⟨
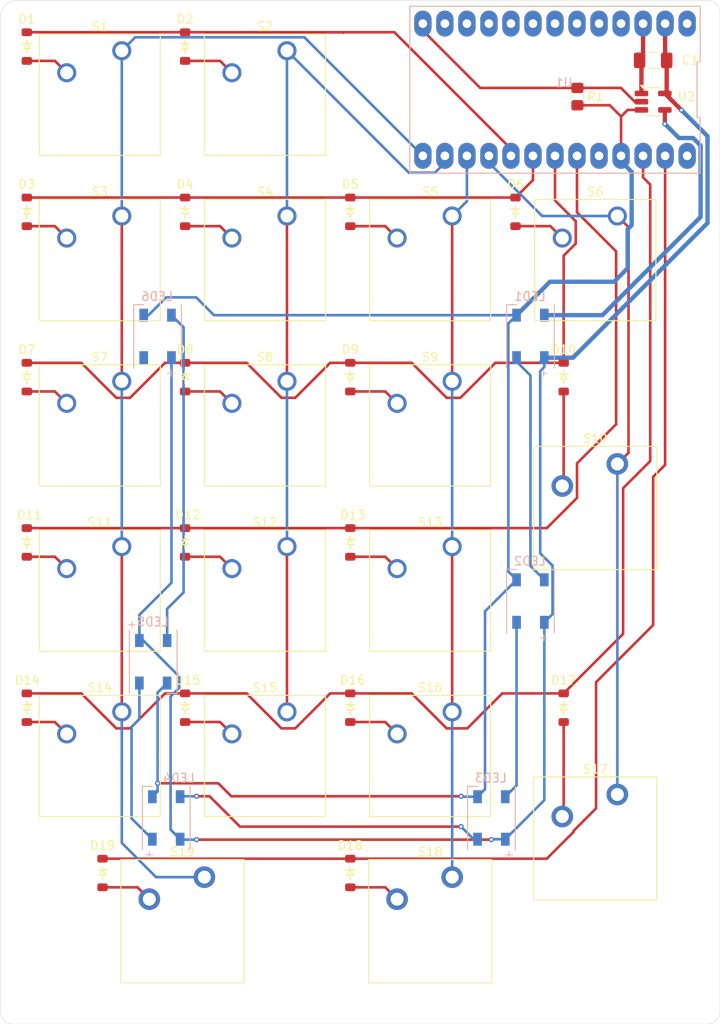
<source format=kicad_pcb>
(kicad_pcb
	(version 20240108)
	(generator "pcbnew")
	(generator_version "8.0")
	(general
		(thickness 1.6)
		(legacy_teardrops no)
	)
	(paper "A4")
	(layers
		(0 "F.Cu" signal)
		(31 "B.Cu" signal)
		(32 "B.Adhes" user "B.Adhesive")
		(33 "F.Adhes" user "F.Adhesive")
		(34 "B.Paste" user)
		(35 "F.Paste" user)
		(36 "B.SilkS" user "B.Silkscreen")
		(37 "F.SilkS" user "F.Silkscreen")
		(38 "B.Mask" user)
		(39 "F.Mask" user)
		(40 "Dwgs.User" user "User.Drawings")
		(41 "Cmts.User" user "User.Comments")
		(42 "Eco1.User" user "User.Eco1")
		(43 "Eco2.User" user "User.Eco2")
		(44 "Edge.Cuts" user)
		(45 "Margin" user)
		(46 "B.CrtYd" user "B.Courtyard")
		(47 "F.CrtYd" user "F.Courtyard")
		(48 "B.Fab" user)
		(49 "F.Fab" user)
		(50 "User.1" user)
		(51 "User.2" user)
		(52 "User.3" user)
		(53 "User.4" user)
		(54 "User.5" user)
		(55 "User.6" user)
		(56 "User.7" user)
		(57 "User.8" user)
		(58 "User.9" user)
	)
	(setup
		(pad_to_mask_clearance 0)
		(allow_soldermask_bridges_in_footprints no)
		(pcbplotparams
			(layerselection 0x00010fc_ffffffff)
			(plot_on_all_layers_selection 0x0000000_00000000)
			(disableapertmacros no)
			(usegerberextensions no)
			(usegerberattributes yes)
			(usegerberadvancedattributes yes)
			(creategerberjobfile yes)
			(dashed_line_dash_ratio 12.000000)
			(dashed_line_gap_ratio 3.000000)
			(svgprecision 4)
			(plotframeref no)
			(viasonmask no)
			(mode 1)
			(useauxorigin no)
			(hpglpennumber 1)
			(hpglpenspeed 20)
			(hpglpendiameter 15.000000)
			(pdf_front_fp_property_popups yes)
			(pdf_back_fp_property_popups yes)
			(dxfpolygonmode yes)
			(dxfimperialunits yes)
			(dxfusepcbnewfont yes)
			(psnegative no)
			(psa4output no)
			(plotreference yes)
			(plotvalue yes)
			(plotfptext yes)
			(plotinvisibletext no)
			(sketchpadsonfab no)
			(subtractmaskfromsilk no)
			(outputformat 1)
			(mirror no)
			(drillshape 1)
			(scaleselection 1)
			(outputdirectory "")
		)
	)
	(net 0 "")
	(net 1 "unconnected-(U1-RESET-Pad23)")
	(net 2 "unconnected-(U1-MISO-Pad16)")
	(net 3 "unconnected-(U1-SCK-Pad17)")
	(net 4 "unconnected-(U1-A3-Pad21)")
	(net 5 "unconnected-(U1-A1-Pad19)")
	(net 6 "unconnected-(U1-D--Pad26)")
	(net 7 "unconnected-(U1-A2-Pad20)")
	(net 8 "unconnected-(U1-MOSI-Pad15)")
	(net 9 "unconnected-(U1-A0-Pad18)")
	(net 10 "unconnected-(U1-3.3V-Pad22)")
	(net 11 "unconnected-(U1-D+-Pad1)")
	(net 12 "/Col 0")
	(net 13 "GND")
	(net 14 "/NEOPIXEL")
	(net 15 "/Row 1")
	(net 16 "/Row 2")
	(net 17 "/Col 3")
	(net 18 "/Col 1")
	(net 19 "/Col 2")
	(net 20 "+5V")
	(net 21 "/Row 3")
	(net 22 "/Row 0")
	(net 23 "/NEOPIXEL 5V")
	(net 24 "Net-(D1-A)")
	(net 25 "Net-(D2-A)")
	(net 26 "Net-(D3-A)")
	(net 27 "Net-(D4-A)")
	(net 28 "Net-(D5-A)")
	(net 29 "Net-(D6-A)")
	(net 30 "Net-(D7-A)")
	(net 31 "Net-(D8-A)")
	(net 32 "Net-(D9-A)")
	(net 33 "Net-(D11-A)")
	(net 34 "Net-(D12-A)")
	(net 35 "Net-(D13-A)")
	(net 36 "Net-(D14-A)")
	(net 37 "Net-(D15-A)")
	(net 38 "Net-(LED1-DOUT)")
	(net 39 "Net-(LED2-DOUT)")
	(net 40 "Net-(LED3-DOUT)")
	(net 41 "Net-(LED4-DOUT)")
	(net 42 "Net-(LED5-DOUT)")
	(net 43 "unconnected-(LED6-DOUT-Pad4)")
	(net 44 "Net-(D10-A)")
	(net 45 "Net-(D16-A)")
	(net 46 "/Row 4")
	(net 47 "Net-(D17-A)")
	(net 48 "/Row 5")
	(net 49 "Net-(D18-A)")
	(net 50 "Net-(D19-A)")
	(footprint "Button_Switch_Keyboard:SW_Cherry_MX_1.00u_PCB" (layer "F.Cu") (at 82.07 55.82))
	(footprint "Button_Switch_Keyboard:SW_Cherry_MX_1.00u_PCB" (layer "F.Cu") (at 63.02 132.02))
	(footprint "PCM_Switch_Keyboard_Cherry_MX:SW_Cherry_MX_PCB_2.00u_90deg" (layer "F.Cu") (at 117.63 146.625))
	(footprint "Button_Switch_Keyboard:SW_Cherry_MX_1.00u_PCB" (layer "F.Cu") (at 63.02 112.97))
	(footprint "MountingHole:MountingHole_2.2mm_M2" (layer "F.Cu") (at 89 126))
	(footprint "MountingHole:MountingHole_2.2mm_M2" (layer "F.Cu") (at 93 60))
	(footprint "Button_Switch_Keyboard:SW_Cherry_MX_1.00u_PCB" (layer "F.Cu") (at 82.07 112.97))
	(footprint "ScottoKeebs_Components:Diode_SOD-123" (layer "F.Cu") (at 70.3225 74.39375 -90))
	(footprint "PCM_Switch_Keyboard_Cherry_MX:SW_Cherry_MX_PCB_2.00u_90deg" (layer "F.Cu") (at 117.63 108.525))
	(footprint "MountingHole:MountingHole_2.2mm_M2" (layer "F.Cu") (at 89 88))
	(footprint "Button_Switch_Keyboard:SW_Cherry_MX_1.00u_PCB" (layer "F.Cu") (at 63.02 74.87))
	(footprint "Button_Switch_Keyboard:SW_Cherry_MX_1.00u_PCB" (layer "F.Cu") (at 101.12 112.97))
	(footprint "ScottoKeebs_Components:Diode_SOD-123" (layer "F.Cu") (at 89.3725 74.39375 -90))
	(footprint "ScottoKeebs_Components:Diode_SOD-123" (layer "F.Cu") (at 52.06625 131.54375 -90))
	(footprint "ScottoKeebs_Components:Diode_SOD-123" (layer "F.Cu") (at 89.3725 131.54375 -90))
	(footprint "ScottoKeebs_Components:Diode_SOD-123" (layer "F.Cu") (at 52.06625 93.44375 -90))
	(footprint "ScottoKeebs_Components:Diode_SOD-123" (layer "F.Cu") (at 70.3225 131.54375 -90))
	(footprint "ScottoKeebs_Components:Diode_SOD-123" (layer "F.Cu") (at 70.3225 93.44375 -90))
	(footprint "ScottoKeebs_Components:Diode_SOD-123" (layer "F.Cu") (at 89.3725 150.59375 -90))
	(footprint "Button_Switch_Keyboard:SW_Cherry_MX_1.00u_PCB" (layer "F.Cu") (at 101.12 74.87))
	(footprint "ScottoKeebs_Components:Diode_SOD-123" (layer "F.Cu") (at 52.06625 112.49375 -90))
	(footprint "ScottoKeebs_Components:Diode_SOD-123" (layer "F.Cu") (at 113.97875 131.54375 -90))
	(footprint "Button_Switch_Keyboard:SW_Cherry_MX_1.00u_PCB" (layer "F.Cu") (at 63.02 93.92))
	(footprint "ScottoKeebs_Components:Diode_SOD-123" (layer "F.Cu") (at 113.97875 93.44375 -90))
	(footprint "Button_Switch_Keyboard:SW_Cherry_MX_1.00u_PCB" (layer "F.Cu") (at 120.17 74.87))
	(footprint "Button_Switch_Keyboard:SW_Cherry_MX_1.00u_PCB" (layer "F.Cu") (at 82.07 93.92))
	(footprint "PCM_Switch_Keyboard_Cherry_MX:SW_Cherry_MX_PCB_2.00u" (layer "F.Cu") (at 70.005 156.15))
	(footprint "MountingHole:MountingHole_2.2mm_M2" (layer "F.Cu") (at 57 160))
	(footprint "ScottoKeebs_Components:Diode_SOD-123" (layer "F.Cu") (at 108.4225 74.39375 -90))
	(footprint "ScottoKeebs_Components:Diode_SOD-123" (layer "F.Cu") (at 70.3225 55.34375 -90))
	(footprint "Resistor_SMD:R_0805_2012Metric_Pad1.20x1.40mm_HandSolder" (layer "F.Cu") (at 115.56625 61.10625 -90))
	(footprint "Package_TO_SOT_SMD:SOT-23-5_HandSoldering" (layer "F.Cu") (at 124.2975 61.69375))
	(footprint "Capacitor_SMD:C_1206_3216Metric_Pad1.33x1.80mm_HandSolder" (layer "F.Cu") (at 124.2975 56.93125 180))
	(footprint "PCM_Switch_Keyboard_Cherry_MX:SW_Cherry_MX_PCB_1.00u" (layer "F.Cu") (at 98.58 156.15))
	(footprint "ScottoKeebs_Components:Diode_SOD-123" (layer "F.Cu") (at 52.06625 74.39375 -90))
	(footprint "Button_Switch_Keyboard:SW_Cherry_MX_1.00u_PCB"
		(layer "F.Cu")
		(uuid "aa569a3f-cf73-4891-8c6d-b46854104990")
		(at 82.07 132.02)
		(descr "Cherry MX keyswitch, 1.00u, PCB mount, http://cherryamericas.com/wp-content/uploads/2014/12/mx_cat.pdf")
		(tags "Cherry MX keyswitch 1.00u PCB")
		(property "Reference" "S15"
			(at -2.54 -2.794 0)
			(layer "F.SilkS")
	
... [148063 chars truncated]
</source>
⟩
* [Required action]
Leave out every line before the one containing "108.4225 74.39375 -90))". Transcribe that line and all lines after it through the end of the data above, exactly.

* [Written solution]
	(footprint "ScottoKeebs_Components:Diode_SOD-123" (layer "F.Cu") (at 108.4225 74.39375 -90))
	(footprint "ScottoKeebs_Components:Diode_SOD-123" (layer "F.Cu") (at 70.3225 55.34375 -90))
	(footprint "Resistor_SMD:R_0805_2012Metric_Pad1.20x1.40mm_HandSolder" (layer "F.Cu") (at 115.56625 61.10625 -90))
	(footprint "Package_TO_SOT_SMD:SOT-23-5_HandSoldering" (layer "F.Cu") (at 124.2975 61.69375))
	(footprint "Capacitor_SMD:C_1206_3216Metric_Pad1.33x1.80mm_HandSolder" (layer "F.Cu") (at 124.2975 56.93125 180))
	(footprint "PCM_Switch_Keyboard_Cherry_MX:SW_Cherry_MX_PCB_1.00u" (layer "F.Cu") (at 98.58 156.15))
	(footprint "ScottoKeebs_Components:Diode_SOD-123" (layer "F.Cu") (at 52.06625 74.39375 -90))
	(footprint "Button_Switch_Keyboard:SW_Cherry_MX_1.00u_PCB"
		(layer "F.Cu")
		(uuid "aa569a3f-cf73-4891-8c6d-b46854104990")
		(at 82.07 132.02)
		(descr "Cherry MX keyswitch, 1.00u, PCB mount, http://cherryamericas.com/wp-content/uploads/2014/12/mx_cat.pdf")
		(tags "Cherry MX keyswitch 1.00u PCB")
		(property "Reference" "S15"
			(at -2.54 -2.794 0)
			(layer "F.SilkS")
	
... [148063 chars truncated]
</source>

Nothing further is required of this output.